VoD System User Loyalty Evolution Analysis Based on Large-scale Data Mining
|Beijing Jiaotong University
|Communication and Information System
|User behavior analysis PPTV user loyalty data mining machinelearning
User loyalty evolution research helps us to understand watching behavior of Internet user, assess system quality, model system load, optimize system algorithm and analyze, predict system performance. Conventional user behavior analysis methods are based on static data without temporal dimension or an index that overall assesses user loyalty; therefore this paper targets to build a model that assess user loyalty, and analyze temporal user behavior process.This paper’s consists of below three problems.1) How to define user loyalty, how it changes over time? This paper utilizes APH to build user loyalty model, and measures temporal user behavior.2) Can user lifespan be predicted with as little data as possible?
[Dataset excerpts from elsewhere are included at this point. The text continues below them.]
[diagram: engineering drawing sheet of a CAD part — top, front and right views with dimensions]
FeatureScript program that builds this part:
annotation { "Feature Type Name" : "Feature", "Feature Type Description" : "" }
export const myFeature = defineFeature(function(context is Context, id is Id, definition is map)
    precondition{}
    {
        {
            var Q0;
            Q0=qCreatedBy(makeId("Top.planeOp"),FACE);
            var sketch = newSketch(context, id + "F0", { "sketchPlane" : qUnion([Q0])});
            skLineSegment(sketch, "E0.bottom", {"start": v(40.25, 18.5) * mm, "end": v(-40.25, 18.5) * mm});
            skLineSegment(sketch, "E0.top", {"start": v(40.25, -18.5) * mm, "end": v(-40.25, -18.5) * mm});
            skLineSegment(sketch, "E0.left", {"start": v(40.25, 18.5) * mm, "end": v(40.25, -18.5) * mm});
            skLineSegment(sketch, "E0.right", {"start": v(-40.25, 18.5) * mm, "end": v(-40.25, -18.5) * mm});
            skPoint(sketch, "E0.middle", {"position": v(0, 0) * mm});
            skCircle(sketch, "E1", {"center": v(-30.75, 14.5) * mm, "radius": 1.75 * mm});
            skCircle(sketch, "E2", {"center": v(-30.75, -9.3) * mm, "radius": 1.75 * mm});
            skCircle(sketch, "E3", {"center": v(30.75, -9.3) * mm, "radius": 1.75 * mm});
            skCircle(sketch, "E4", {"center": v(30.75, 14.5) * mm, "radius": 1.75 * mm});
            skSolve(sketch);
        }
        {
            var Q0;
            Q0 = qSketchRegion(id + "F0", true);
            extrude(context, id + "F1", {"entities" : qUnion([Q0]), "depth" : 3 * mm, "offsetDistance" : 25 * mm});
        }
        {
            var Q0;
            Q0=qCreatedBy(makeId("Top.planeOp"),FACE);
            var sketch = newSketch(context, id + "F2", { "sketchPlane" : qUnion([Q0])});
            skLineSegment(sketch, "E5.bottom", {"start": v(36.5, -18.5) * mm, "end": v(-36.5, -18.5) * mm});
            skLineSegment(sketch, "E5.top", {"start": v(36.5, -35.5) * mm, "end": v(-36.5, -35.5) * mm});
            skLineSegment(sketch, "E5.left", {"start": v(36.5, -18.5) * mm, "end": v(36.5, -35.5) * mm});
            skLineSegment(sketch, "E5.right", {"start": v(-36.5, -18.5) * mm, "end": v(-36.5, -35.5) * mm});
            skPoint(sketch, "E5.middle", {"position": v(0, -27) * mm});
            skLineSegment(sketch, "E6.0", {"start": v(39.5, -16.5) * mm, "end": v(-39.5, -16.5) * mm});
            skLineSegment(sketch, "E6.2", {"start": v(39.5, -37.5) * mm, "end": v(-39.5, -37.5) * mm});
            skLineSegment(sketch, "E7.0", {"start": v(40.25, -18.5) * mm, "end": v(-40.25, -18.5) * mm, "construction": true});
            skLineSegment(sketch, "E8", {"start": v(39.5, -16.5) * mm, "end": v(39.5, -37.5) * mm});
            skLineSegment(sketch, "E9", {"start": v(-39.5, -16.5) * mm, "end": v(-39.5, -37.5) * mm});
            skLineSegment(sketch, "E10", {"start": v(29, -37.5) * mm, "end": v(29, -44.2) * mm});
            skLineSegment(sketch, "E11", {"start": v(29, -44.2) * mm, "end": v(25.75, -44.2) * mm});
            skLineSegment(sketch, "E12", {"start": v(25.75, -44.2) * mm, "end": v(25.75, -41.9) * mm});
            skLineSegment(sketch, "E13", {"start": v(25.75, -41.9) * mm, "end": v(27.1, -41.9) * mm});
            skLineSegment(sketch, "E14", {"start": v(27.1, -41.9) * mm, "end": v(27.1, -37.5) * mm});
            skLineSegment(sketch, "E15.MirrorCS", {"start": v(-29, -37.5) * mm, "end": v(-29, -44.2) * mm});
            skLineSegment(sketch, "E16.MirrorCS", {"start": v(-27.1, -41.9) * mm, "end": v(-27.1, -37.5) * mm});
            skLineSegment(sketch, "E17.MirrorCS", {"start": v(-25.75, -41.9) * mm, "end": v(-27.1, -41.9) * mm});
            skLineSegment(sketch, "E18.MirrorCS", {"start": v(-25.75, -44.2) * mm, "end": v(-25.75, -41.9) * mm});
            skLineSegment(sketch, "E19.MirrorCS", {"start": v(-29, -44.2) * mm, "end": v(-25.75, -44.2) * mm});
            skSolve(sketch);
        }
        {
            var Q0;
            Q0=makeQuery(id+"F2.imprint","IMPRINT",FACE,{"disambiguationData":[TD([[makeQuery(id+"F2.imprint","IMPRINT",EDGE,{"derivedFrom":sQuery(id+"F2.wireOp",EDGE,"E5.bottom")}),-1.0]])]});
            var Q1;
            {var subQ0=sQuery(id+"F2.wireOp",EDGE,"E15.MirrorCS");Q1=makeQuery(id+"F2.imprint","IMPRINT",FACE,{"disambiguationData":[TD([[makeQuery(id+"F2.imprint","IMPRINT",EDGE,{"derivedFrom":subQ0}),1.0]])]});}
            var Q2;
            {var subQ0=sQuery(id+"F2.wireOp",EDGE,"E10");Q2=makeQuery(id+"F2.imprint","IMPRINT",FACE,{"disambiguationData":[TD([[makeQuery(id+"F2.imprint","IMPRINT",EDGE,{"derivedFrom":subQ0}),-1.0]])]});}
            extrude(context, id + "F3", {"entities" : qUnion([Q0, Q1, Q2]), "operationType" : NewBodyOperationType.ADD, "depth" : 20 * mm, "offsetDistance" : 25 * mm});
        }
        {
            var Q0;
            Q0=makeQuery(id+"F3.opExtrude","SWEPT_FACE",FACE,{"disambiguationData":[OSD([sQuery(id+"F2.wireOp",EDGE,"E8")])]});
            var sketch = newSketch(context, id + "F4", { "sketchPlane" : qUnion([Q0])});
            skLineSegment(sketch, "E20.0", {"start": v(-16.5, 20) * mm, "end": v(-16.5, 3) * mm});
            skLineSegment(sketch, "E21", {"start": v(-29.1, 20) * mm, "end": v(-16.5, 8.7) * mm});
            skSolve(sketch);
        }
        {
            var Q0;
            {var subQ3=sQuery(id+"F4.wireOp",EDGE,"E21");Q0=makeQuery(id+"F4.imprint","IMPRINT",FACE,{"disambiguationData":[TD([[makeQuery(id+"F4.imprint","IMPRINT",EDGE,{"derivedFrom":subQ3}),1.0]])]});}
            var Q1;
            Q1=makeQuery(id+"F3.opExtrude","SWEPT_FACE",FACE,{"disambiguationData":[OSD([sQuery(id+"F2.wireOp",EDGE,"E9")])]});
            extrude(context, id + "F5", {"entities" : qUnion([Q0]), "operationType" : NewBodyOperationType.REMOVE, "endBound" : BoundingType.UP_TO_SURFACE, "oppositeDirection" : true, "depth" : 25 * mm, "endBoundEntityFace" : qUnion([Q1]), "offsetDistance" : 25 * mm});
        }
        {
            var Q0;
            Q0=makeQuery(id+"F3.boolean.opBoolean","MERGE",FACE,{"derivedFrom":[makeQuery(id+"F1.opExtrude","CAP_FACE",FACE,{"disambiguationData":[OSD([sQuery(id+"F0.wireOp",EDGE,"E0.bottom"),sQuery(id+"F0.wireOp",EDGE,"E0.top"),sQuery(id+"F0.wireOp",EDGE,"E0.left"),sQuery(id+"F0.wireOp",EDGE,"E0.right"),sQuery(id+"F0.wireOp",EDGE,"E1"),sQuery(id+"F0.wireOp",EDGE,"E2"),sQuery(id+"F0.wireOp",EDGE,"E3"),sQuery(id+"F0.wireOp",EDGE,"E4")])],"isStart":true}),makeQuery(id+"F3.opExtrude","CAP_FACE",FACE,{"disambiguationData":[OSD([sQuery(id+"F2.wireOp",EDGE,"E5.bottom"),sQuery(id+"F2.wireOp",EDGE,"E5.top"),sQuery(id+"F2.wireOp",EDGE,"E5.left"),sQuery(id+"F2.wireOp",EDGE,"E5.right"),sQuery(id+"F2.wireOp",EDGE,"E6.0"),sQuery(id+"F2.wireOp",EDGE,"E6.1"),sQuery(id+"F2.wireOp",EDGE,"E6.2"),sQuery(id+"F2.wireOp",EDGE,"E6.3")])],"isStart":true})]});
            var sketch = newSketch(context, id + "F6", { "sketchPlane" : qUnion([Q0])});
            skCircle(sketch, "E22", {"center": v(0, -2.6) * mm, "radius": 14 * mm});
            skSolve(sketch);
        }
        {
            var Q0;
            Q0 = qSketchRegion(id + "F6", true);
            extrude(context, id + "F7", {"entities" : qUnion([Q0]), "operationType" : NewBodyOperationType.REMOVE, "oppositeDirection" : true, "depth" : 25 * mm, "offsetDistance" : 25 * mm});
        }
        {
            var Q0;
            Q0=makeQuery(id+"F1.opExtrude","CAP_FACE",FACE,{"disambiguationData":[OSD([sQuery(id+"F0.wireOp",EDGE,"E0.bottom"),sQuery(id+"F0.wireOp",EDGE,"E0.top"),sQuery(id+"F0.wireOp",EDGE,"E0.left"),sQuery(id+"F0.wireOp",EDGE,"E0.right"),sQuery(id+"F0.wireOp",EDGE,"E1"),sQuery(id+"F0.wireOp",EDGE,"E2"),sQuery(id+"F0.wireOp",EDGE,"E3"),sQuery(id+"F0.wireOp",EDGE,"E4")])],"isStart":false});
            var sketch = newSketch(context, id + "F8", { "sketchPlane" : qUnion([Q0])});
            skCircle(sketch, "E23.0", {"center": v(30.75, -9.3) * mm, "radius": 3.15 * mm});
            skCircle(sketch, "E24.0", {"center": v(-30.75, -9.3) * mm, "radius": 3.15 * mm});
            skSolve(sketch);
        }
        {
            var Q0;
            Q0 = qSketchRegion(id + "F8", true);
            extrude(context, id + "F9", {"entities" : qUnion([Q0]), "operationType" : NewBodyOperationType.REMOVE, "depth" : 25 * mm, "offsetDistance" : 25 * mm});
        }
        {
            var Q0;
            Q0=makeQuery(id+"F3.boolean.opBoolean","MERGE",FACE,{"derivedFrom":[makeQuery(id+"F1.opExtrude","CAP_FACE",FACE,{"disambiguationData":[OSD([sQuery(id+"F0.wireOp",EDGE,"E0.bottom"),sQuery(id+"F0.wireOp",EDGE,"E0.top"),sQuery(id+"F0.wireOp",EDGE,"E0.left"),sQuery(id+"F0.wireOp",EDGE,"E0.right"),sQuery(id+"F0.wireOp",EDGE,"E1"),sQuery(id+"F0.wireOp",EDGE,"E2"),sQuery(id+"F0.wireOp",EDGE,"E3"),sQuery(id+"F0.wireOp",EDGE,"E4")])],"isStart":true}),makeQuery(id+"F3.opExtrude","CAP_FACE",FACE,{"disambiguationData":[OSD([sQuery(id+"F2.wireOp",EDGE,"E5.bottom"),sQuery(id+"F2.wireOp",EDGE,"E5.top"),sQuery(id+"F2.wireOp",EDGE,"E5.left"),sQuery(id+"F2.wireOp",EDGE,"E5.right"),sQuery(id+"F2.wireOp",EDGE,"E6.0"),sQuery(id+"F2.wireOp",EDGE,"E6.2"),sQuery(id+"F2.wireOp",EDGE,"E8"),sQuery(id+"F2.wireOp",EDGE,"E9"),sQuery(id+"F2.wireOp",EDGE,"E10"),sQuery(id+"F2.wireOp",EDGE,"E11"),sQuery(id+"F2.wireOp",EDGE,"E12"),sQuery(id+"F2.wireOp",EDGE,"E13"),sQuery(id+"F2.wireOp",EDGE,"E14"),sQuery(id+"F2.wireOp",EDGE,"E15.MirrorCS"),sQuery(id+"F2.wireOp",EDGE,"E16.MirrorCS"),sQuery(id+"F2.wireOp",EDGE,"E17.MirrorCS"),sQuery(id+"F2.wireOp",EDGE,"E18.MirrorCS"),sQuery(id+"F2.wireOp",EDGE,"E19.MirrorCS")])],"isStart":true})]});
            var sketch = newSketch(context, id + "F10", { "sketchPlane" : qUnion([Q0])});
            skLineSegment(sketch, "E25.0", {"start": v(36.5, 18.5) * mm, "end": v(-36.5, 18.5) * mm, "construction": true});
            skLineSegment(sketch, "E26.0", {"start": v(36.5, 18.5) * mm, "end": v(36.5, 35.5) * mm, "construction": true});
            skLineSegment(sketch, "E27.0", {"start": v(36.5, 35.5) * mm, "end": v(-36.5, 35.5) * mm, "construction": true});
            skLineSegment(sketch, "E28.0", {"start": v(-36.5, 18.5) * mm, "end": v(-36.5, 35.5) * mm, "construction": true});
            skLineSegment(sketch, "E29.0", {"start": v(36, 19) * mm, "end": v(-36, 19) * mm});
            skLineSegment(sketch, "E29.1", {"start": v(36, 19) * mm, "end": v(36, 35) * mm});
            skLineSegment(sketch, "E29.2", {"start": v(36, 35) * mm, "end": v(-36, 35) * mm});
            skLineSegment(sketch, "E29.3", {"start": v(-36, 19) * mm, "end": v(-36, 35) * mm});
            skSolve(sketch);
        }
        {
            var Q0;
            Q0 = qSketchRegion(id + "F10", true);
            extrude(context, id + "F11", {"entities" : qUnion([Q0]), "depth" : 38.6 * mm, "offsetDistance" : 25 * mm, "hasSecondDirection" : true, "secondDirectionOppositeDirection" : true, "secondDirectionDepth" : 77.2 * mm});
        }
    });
This paper utilizes machine learning classifier to predict user lifespan with data in a week.3) Can user visiting behavior be modeled and applied in a system level? This paper statistics and models user visiting probabilities, and proposes UV predicting model.The research result shows that user visiting has a inherent mode, and so are loyalty and engagement, people with different visiting patterns behave differently. In addition, user lifespan can be predicted basing on the first week data, and UV of a group of people that newly visit in the same week can be predicted basing on this week’s data. This paper is significant for analyzing user behavior in terms of life cycle and introducing tools such as AHP and machine learning; modeling user visiting behavior and system UV. In addition, this paper defines user lifecycle, user loyalty model and user visiting patterns, which refresh conventional user behavior analyzing methods.